An FBI agent who communicated with Russell online while undercover as a neo-Nazi testified at his trial about conversations in which Russell urged him to attack power plants and transmission lines.

Russell's attorney, Ian Goldstein, argued that Clendaniel posed a greater threat because she had taken steps to obtain a firearm and shoot up electrical substations. Russell, meanwhile, lived in Florida and had no plans to travel to Maryland, according to his attorney.

"For Mr. Russell, it was all just talk," Goldstein told the court.

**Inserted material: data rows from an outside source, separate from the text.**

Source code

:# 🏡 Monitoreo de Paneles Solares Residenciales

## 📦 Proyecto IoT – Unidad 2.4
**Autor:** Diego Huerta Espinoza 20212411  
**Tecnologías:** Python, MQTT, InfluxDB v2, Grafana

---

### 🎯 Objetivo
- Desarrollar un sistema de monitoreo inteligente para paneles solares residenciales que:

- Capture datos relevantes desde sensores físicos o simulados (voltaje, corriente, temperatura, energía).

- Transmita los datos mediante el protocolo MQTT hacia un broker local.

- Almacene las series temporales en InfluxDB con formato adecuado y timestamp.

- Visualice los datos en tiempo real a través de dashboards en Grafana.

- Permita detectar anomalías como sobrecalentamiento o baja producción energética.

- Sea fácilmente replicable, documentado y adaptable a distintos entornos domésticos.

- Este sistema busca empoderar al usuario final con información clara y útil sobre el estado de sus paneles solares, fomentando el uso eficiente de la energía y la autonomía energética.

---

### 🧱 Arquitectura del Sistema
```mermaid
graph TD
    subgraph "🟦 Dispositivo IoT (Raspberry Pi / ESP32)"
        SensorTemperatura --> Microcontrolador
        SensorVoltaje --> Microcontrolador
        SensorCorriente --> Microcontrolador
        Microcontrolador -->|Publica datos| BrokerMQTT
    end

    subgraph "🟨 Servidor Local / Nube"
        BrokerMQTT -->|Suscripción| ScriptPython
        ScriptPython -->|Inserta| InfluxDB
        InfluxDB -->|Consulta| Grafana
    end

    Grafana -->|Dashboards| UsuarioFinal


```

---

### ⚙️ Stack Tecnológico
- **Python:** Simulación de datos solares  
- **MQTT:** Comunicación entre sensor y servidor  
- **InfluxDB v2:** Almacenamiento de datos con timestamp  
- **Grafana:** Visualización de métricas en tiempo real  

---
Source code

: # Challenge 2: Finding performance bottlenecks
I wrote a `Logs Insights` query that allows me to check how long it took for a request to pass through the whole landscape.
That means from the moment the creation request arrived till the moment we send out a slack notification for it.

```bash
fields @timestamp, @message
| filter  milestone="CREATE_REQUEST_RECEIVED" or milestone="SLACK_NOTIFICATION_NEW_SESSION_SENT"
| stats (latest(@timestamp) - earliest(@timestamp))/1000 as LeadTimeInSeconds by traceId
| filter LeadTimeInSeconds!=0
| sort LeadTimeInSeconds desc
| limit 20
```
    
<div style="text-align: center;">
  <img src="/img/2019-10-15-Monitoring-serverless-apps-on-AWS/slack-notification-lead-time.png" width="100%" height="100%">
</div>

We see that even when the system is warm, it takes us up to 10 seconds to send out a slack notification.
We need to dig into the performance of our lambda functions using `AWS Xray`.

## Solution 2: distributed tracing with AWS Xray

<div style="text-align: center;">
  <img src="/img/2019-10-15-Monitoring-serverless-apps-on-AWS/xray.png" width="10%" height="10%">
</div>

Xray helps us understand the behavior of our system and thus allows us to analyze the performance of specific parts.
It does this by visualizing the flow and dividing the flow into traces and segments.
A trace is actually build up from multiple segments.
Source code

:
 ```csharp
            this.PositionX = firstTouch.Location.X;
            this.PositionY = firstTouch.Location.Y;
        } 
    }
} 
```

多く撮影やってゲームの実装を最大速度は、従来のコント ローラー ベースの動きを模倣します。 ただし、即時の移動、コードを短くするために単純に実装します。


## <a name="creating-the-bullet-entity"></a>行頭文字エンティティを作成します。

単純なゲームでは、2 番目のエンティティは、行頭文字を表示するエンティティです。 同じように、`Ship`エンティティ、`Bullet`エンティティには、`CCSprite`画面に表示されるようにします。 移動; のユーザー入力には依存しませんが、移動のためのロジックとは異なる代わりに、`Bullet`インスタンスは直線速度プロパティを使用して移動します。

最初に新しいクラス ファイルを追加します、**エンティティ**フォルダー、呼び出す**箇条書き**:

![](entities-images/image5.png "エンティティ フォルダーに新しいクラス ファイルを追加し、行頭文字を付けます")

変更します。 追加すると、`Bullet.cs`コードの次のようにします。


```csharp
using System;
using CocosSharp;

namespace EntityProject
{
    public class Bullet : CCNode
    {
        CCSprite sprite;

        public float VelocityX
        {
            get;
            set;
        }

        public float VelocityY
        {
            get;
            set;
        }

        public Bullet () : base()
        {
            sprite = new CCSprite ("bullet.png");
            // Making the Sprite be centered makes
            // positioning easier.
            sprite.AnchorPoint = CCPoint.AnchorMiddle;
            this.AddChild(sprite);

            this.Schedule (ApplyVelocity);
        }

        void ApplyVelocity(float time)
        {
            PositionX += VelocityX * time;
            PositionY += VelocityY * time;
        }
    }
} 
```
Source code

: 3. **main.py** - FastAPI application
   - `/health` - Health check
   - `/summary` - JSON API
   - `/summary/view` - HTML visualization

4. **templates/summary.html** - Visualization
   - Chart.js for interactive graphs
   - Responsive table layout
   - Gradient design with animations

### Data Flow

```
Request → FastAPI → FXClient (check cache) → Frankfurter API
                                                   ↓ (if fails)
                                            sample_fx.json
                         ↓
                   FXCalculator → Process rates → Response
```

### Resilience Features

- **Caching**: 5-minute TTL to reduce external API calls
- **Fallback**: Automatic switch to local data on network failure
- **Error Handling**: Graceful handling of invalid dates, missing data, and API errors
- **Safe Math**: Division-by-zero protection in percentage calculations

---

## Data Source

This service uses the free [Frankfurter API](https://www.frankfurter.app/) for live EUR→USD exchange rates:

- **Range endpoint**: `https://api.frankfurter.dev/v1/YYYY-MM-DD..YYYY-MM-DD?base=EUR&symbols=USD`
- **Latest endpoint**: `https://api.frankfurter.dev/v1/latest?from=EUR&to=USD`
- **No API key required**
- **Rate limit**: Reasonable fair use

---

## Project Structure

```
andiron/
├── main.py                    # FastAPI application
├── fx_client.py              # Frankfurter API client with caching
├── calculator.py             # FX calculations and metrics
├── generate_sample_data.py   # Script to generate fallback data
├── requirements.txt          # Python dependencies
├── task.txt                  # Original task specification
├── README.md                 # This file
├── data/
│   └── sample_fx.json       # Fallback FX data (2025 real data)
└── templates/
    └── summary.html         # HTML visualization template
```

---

“Brandon Russell is an educated young man who served in the armed forces of this country,” his lawyer wrote, tying his Nazi leanings to long-standing mental health issues. “His family relationships speak volumes about the kind of person he can be.”

The judge was not convinced, but he noted Russell's "somewhat complex psychosocial history" and recommended that he undergo psychiatric treatment while in prison.

Russell declined to address the judge directly. He appeared in court in maroon prison garb and showed no obvious signs of emotion during the hearing.

Several years ago, Russell co-founded the neo-Nazi group Atomwaffen Division, which translates from German as "atomic weapons." The group was involved in five murders and several bombing plots, but was dismantled by federal agents in 2020.

California prosecutors say a man convicted last year of fatally stabbing Blaze Bernstein, a Jewish university student, had ties to the Atomwaffen unit.

The Guardian previously reported that Russell's trial has cast a spotlight on the Biden administration's efforts to combat right-wing extremists. Current and former State Department officials have expressed concern that the Trump administration has minimized the threat of violence from the far-right and white supremacists, The Guardian reports.

It wasn’t Russell’s first run-in with law enforcement. In 2017, police responded to a double homicide at a Tampa apartment building and found Russell crying in the street, dressed in a military uniform. Officials said one of his roommates had killed the other two. During a search of the home, police found a cache of high-powered explosives and neo-Nazi graffiti, posters, books, and flags. Russell pleaded guilty to possession of an unregistered explosive device and improper storage of explosives.